Each chapter of Levine's book is a detailed discussion of how particular, mainstream elements of the television industry in the 1970s made the sexual revolution familiar and safe for viewers, while also continuing provocative debates about what was appropriate not only on television in the wider American culture as well. In short, Levine traces how television helped to create a "post-sexual revolution common sense" that at times guided viewers into distinct understandings of acceptable sexual content and at other times clashed with American societal norms (6). She does this best in the middle chapters of the book, especially Chapter Four's examination of series such as Charlie's Angels and Wonder Woman. Here Levine's model of scholarship is exemplary; she moves beyond a surface discussion of such program's content and even style to situate these series within the context of varied feminist debates of the time, as well as the context of how networks and agents sought to promote their shows and their stars. [End Page 185]

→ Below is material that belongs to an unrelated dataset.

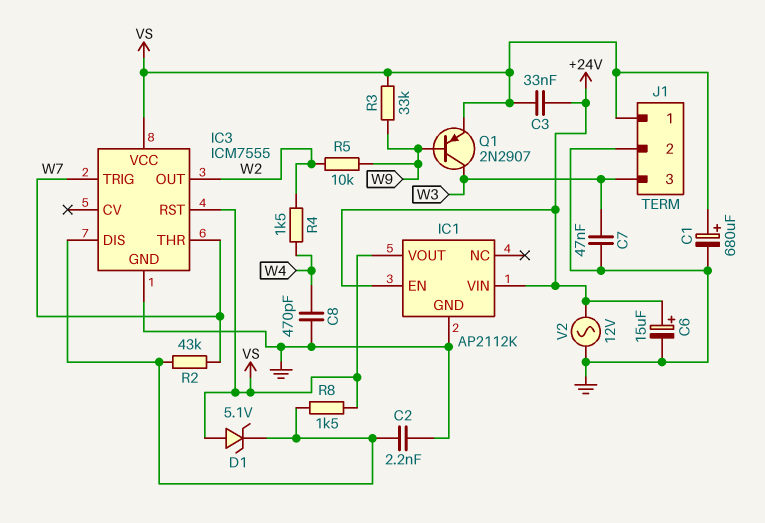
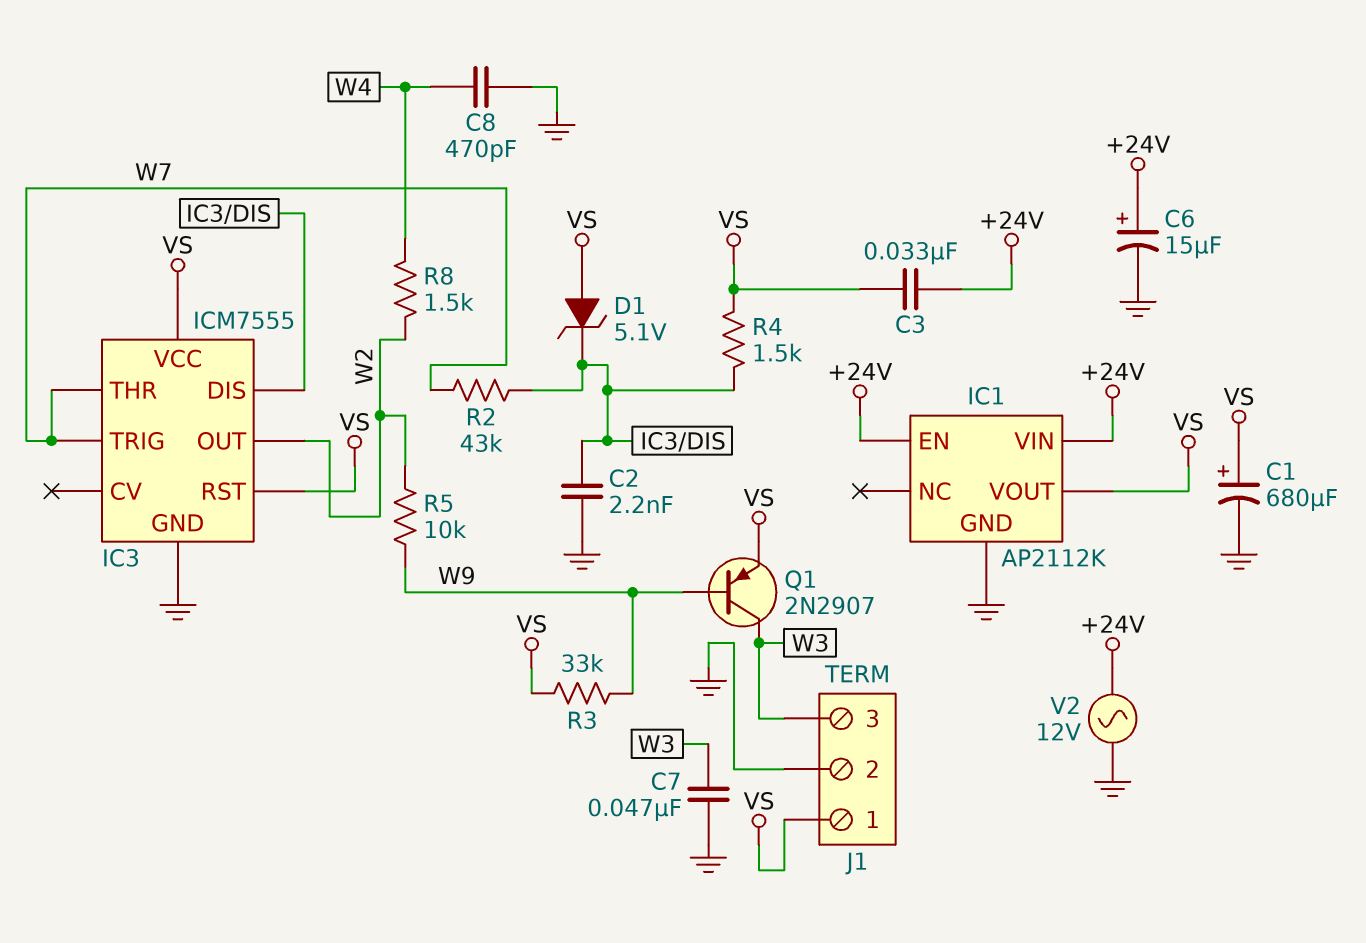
R4: 1.5k (W2, W4) -> 1.5k (IC3/DIS, VS)
R8: 1.5k (IC3/DIS, VS) -> 1.5k (W2, W4)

The strongest achievement of this book is its focused scope, which allows each chapter to stand on its own while still building off the others in the book. While this is not a definitive statement on all aspects of sexuality in 1970s TV (Levine leaves aside for the most part a discussion of socially relevant sitcoms and the backdrop of policies that ushered in those programs), Wallowing in Sex will prompt readers to rethink the way in which they remember this decade of TV and the ways in which they assess current trends of sexual depictions in TV also. Levine clearly and adroitly lays out the impact of something as "simple" as the highly rated daytime soap wedding between Luke and Laura on General Hospital or the sexual innuendoes of Three's Company, asking readers to take television seriously as a voice in how our country develops understandings of something as fundamental as sexuality. This move alone should lead many to read this book and consider how popular culture today is continuing to negotiate this very personal aspect of our lives.